Schedulers
Nomad has three scheduler types that can be used when creating your job:
service
, batch
and system
. Here we will describe the differences between
each of these schedulers.
Service
The service
scheduler is designed for scheduling long lived services that
should never go down. As such, the service
scheduler ranks a large portion
of the nodes that meet the job's constraints and selects the optimal node to
place a task group on. The service
scheduler uses a best fit scoring algorithm
influenced by Google's work on Borg. Ranking this larger set of candidate
nodes increases scheduling time but provides greater guarantees about the
optimality of a job placement, which given the service workload is highly
desirable.
Service jobs are intended to run until explicitly stopped by an operator. If a service task exits it is considered a failure and handled according to the job's restart and reschedule stanzas.
Batch
Batch jobs are much less sensitive to short term performance fluctuations and
are short lived, finishing in a few minutes to a few days. Although the batch
scheduler is very similar to the service
scheduler, it makes certain
optimizations for the batch workload. The main distinction is that after finding
the set of nodes that meet the job's constraints it uses the power of two
choices described in Berkeley's Sparrow scheduler to limit the number of nodes
that are ranked.
Batch jobs are intended to run until they exit successfully. Batch tasks that exit with an error are handled according to the job's restart and reschedule stanzas.
System
The system
scheduler is used to register jobs that should be run on all
clients that meet the job's constraints. The system
scheduler is also invoked
when clients join the cluster or transition into the ready state. This means
that all registered system
jobs will be re-evaluated and their tasks will be
placed on the newly available nodes if the constraints are met.

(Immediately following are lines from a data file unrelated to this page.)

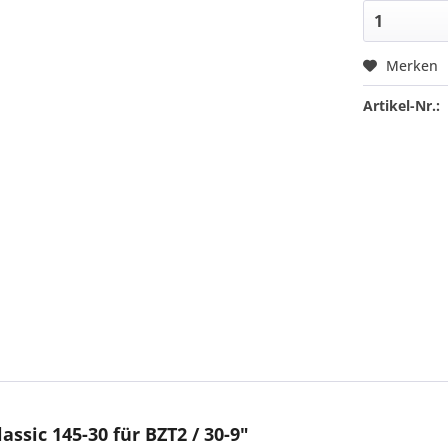
Merken
Artikel-Nr.:
ssic 145-30 für BZT2 / 30-9"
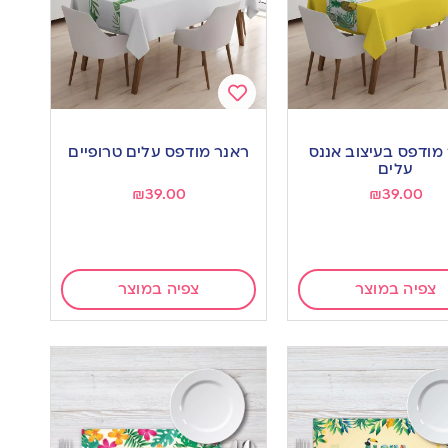
Add
to
מודפס בעיצוב אננס
ראנר מודפס עלים טרופיים
wishlist
w
עלים
₪
39.00
₪
39.00
צפיה במוצר
צפיה במוצר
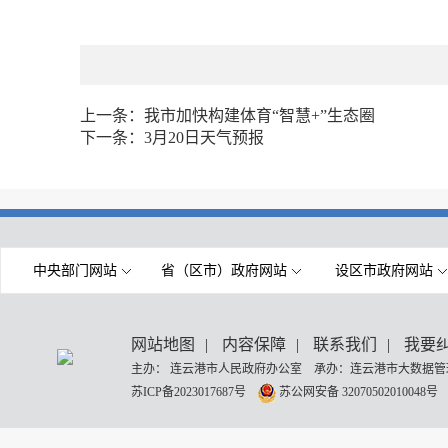
上一条：
我市加快构建体育“智慧+”生态圈
下一条：
3月20日天气预报
中央部门网站
省（区市）政府网站
设区市政府网站
网站地图
|
内容保障
|
联系我们
|
我要
主办： 连云港市人民政府办公室 承办：连云港市大数据管理
苏ICP备2023017687号
苏公网安备 32070502010048号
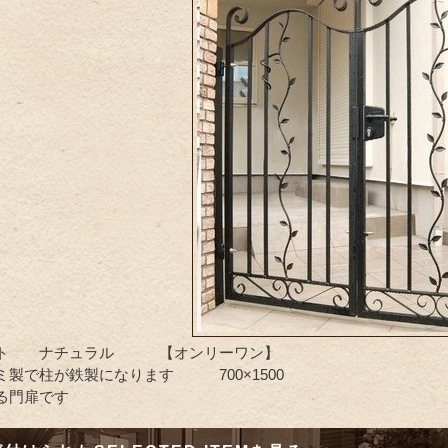
ート ナチュラル 【オンリーワン】
ミ製で柱が鉄製になります 700×1500
る門扉です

This scheduler type is extremely useful for deploying and managing tasks that should be present on every node in the cluster. Since these tasks are managed by Nomad, they can take advantage of job updating, service discovery, and more.
Since Nomad 0.9, the system scheduler will preempt eligible lower priority tasks running on a node if there isn't enough capacity to place a system job. See preemption for details on how tasks that get preempted are chosen.
Systems jobs are intended to run until explicitly stopped either by an operator or preemption. If a system task exits it is considered a failure and handled according to the job's restart stanza; system jobs do not have rescheduling.